— Exercise passage —

-.-.-

From India to the Mile High City: Keerthichand “KC” Nallamothu Finds Snow and Stateside Success at CU Denver
The evening after Keerthichand “KC” Nallamothu arrived in Denver for the first time, he awoke in an airport-area hotel to a sight he’d never seen in his India homeland: white flecks everywhere he looked.
“I tried to make snowballs and play in the snow, but after a point, my hands got numb,” said Nallamothu, who came to America to begin CU Denver business analytics graduate studies in early 2021. “Then I realized: Wow, this is something of a new experience for me. The excitement, I cannot put it into words…because it was really, really nice.”
Nallamothu had no such experiences in Hyderabad, the southern India city where he earned his bachelor’s degree in electrical engineering and had lived since he was 11. Nor in the tiny village 200 miles from Hyderabad where he grew up and where his parents (who have just one high school degree between them) urged him to study, study, study but, most importantly, to be a good citizen and have a sense of social responsibility.
Two years later, Nallamothu counts snowshoeing and ice skating among frequent adventure trips that he’s taken through CU Denver. And while Nallamothu’s first day in America may still feel to him like it happened yesterday, his achievements since have earned him a CU Denver’s master’s degree, a good job in his field in the heart of downtown Denver, and a vindication of his decision to fly halfway around the world to keep learning.

-.-.-

— Task —
Reproduce the article on Keerthichand Nallamothu's move from India to CU Denver word for word, in its entirety.

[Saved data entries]
-.-.-

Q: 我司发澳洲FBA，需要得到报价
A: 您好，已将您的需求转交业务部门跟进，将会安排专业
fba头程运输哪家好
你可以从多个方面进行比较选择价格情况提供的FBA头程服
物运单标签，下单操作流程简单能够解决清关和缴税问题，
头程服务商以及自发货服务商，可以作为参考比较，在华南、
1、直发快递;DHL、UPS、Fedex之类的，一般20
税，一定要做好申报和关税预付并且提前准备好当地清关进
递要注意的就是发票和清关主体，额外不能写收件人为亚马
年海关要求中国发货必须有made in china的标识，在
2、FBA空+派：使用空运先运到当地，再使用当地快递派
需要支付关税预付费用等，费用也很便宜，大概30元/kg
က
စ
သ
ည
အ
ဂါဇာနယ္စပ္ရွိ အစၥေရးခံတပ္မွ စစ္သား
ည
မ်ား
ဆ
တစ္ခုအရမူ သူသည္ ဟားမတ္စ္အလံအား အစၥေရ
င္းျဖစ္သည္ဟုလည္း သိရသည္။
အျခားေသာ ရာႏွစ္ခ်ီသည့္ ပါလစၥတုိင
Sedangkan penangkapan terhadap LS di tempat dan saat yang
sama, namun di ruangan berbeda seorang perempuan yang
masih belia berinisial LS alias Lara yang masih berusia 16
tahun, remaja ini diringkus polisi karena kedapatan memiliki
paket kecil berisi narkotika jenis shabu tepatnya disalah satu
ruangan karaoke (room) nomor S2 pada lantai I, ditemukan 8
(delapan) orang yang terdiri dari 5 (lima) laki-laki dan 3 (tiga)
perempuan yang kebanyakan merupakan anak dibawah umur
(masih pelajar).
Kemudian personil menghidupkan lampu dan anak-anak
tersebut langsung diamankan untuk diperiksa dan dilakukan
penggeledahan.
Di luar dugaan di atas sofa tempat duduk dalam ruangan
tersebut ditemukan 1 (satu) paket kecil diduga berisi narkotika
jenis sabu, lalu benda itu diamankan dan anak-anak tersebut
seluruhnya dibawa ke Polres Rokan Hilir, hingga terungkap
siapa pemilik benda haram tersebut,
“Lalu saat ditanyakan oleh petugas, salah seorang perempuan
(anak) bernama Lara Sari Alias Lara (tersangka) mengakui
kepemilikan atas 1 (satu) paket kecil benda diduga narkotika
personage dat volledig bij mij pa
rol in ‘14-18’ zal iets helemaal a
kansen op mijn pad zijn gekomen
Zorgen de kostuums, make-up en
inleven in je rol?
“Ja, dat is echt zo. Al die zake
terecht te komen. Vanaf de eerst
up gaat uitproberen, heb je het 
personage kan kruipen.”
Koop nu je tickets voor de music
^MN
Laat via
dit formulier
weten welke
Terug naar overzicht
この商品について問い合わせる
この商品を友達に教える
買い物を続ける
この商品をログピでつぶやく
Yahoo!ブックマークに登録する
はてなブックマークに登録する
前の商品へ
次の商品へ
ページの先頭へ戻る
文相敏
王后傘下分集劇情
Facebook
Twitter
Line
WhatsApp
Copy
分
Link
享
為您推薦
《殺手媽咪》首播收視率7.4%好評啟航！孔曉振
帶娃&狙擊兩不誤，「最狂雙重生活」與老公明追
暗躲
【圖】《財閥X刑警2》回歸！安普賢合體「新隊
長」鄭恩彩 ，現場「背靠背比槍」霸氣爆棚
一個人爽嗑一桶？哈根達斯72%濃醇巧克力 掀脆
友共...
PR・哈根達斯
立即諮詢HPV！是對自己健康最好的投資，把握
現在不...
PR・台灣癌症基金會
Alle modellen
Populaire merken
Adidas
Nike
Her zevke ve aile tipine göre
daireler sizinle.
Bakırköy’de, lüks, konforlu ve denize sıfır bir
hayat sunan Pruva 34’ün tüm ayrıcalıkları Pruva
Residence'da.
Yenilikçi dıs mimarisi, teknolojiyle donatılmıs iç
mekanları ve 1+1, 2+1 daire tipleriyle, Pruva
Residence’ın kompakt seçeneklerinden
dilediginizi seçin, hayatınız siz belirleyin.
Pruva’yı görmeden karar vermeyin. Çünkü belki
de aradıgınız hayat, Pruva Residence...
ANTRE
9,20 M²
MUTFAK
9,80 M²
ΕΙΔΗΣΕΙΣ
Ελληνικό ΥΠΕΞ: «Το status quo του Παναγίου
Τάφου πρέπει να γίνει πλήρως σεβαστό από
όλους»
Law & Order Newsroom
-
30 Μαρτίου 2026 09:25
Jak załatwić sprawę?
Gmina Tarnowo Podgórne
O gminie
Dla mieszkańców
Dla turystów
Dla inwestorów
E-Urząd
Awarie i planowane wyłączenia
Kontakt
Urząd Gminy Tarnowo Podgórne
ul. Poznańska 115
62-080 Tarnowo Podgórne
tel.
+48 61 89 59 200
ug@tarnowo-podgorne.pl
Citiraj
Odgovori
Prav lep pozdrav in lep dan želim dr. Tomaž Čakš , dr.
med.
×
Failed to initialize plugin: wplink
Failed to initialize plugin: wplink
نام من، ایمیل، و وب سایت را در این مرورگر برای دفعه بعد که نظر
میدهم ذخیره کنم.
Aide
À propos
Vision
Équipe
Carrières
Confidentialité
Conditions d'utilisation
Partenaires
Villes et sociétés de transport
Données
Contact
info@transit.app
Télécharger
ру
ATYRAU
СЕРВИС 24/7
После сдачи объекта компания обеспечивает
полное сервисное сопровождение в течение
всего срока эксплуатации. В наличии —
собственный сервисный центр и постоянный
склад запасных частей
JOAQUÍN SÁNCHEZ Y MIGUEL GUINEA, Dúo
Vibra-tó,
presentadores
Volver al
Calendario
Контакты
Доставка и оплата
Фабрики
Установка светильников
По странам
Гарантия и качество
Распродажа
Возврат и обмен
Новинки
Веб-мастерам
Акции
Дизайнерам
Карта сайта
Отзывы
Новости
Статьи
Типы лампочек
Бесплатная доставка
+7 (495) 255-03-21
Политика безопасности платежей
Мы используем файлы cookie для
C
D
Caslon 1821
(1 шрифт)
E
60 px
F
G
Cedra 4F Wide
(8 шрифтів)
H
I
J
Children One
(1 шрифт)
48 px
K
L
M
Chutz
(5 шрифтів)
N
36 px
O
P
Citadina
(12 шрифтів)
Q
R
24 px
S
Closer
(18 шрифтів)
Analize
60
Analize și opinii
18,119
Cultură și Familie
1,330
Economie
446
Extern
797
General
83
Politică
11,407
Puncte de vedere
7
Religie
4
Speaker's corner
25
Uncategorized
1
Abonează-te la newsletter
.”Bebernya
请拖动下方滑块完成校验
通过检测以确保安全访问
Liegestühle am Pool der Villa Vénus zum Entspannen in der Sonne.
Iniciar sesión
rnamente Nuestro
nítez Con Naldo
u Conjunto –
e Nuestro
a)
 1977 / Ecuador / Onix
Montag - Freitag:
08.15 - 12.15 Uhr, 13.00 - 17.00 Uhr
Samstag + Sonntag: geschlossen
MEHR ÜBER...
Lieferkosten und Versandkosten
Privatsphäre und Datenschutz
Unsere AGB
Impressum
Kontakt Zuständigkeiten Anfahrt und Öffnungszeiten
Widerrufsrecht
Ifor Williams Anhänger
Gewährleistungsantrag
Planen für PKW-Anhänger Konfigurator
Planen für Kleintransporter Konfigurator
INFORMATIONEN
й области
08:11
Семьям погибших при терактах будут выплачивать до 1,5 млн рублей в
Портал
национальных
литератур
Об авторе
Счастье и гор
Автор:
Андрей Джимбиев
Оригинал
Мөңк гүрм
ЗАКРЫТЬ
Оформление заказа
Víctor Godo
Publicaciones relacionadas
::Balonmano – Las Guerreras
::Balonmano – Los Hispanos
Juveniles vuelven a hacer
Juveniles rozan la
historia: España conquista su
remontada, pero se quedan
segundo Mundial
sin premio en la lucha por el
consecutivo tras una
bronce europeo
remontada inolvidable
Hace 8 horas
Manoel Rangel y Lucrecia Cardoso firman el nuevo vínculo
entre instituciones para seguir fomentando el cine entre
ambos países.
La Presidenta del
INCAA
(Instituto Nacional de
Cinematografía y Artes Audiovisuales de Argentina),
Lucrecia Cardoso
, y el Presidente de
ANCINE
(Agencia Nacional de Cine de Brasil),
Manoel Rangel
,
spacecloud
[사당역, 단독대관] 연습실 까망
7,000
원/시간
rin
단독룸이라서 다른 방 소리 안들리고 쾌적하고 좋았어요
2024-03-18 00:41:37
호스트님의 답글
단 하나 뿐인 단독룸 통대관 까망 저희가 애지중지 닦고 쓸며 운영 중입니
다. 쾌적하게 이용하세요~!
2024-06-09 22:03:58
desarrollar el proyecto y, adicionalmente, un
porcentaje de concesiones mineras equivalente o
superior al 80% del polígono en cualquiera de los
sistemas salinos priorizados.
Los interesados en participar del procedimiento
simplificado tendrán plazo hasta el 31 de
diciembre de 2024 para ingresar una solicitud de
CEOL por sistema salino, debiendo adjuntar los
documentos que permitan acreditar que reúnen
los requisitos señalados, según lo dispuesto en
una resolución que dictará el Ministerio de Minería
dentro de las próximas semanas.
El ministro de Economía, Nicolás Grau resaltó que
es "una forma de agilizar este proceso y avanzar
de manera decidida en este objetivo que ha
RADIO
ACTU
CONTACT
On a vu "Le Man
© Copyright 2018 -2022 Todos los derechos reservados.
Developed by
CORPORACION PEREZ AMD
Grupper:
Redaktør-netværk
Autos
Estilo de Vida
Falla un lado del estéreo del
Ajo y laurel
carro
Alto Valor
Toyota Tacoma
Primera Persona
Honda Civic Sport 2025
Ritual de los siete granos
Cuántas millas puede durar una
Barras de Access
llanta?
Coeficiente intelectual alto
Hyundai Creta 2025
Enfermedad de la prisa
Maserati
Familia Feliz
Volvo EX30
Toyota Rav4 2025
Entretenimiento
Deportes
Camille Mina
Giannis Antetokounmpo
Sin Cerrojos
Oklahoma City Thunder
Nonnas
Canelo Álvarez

-.-.-

— Answer to the exercise —
From India to the Mile High City: Keerthichand “KC” Nallamothu Finds Snow and Stateside Success at CU Denver
The evening after Keerthichand “KC” Nallamothu arrived in Denver for the first time, he awoke in an airport-area hotel to a sight he’d never seen in his India homeland: white flecks everywhere he looked.
“I tried to make snowballs and play in the snow, but after a point, my hands got numb,” said Nallamothu, who came to America to begin CU Denver business analytics graduate studies in early 2021. “Then I realized: Wow, this is something of a new experience for me. The excitement, I cannot put it into words…because it was really, really nice.”
Nallamothu had no such experiences in Hyderabad, the southern India city where he earned his bachelor’s degree in electrical engineering and had lived since he was 11. Nor in the tiny village 200 miles from Hyderabad where he grew up and where his parents (who have just one high school degree between them) urged him to study, study, study but, most importantly, to be a good citizen and have a sense of social responsibility.
Two years later, Nallamothu counts snowshoeing and ice skating among frequent adventure trips that he’s taken through CU Denver. And while Nallamothu’s first day in America may still feel to him like it happened yesterday, his achievements since have earned him a CU Denver’s master’s degree, a good job in his field in the heart of downtown Denver, and a vindication of his decision to fly halfway around the world to keep learning.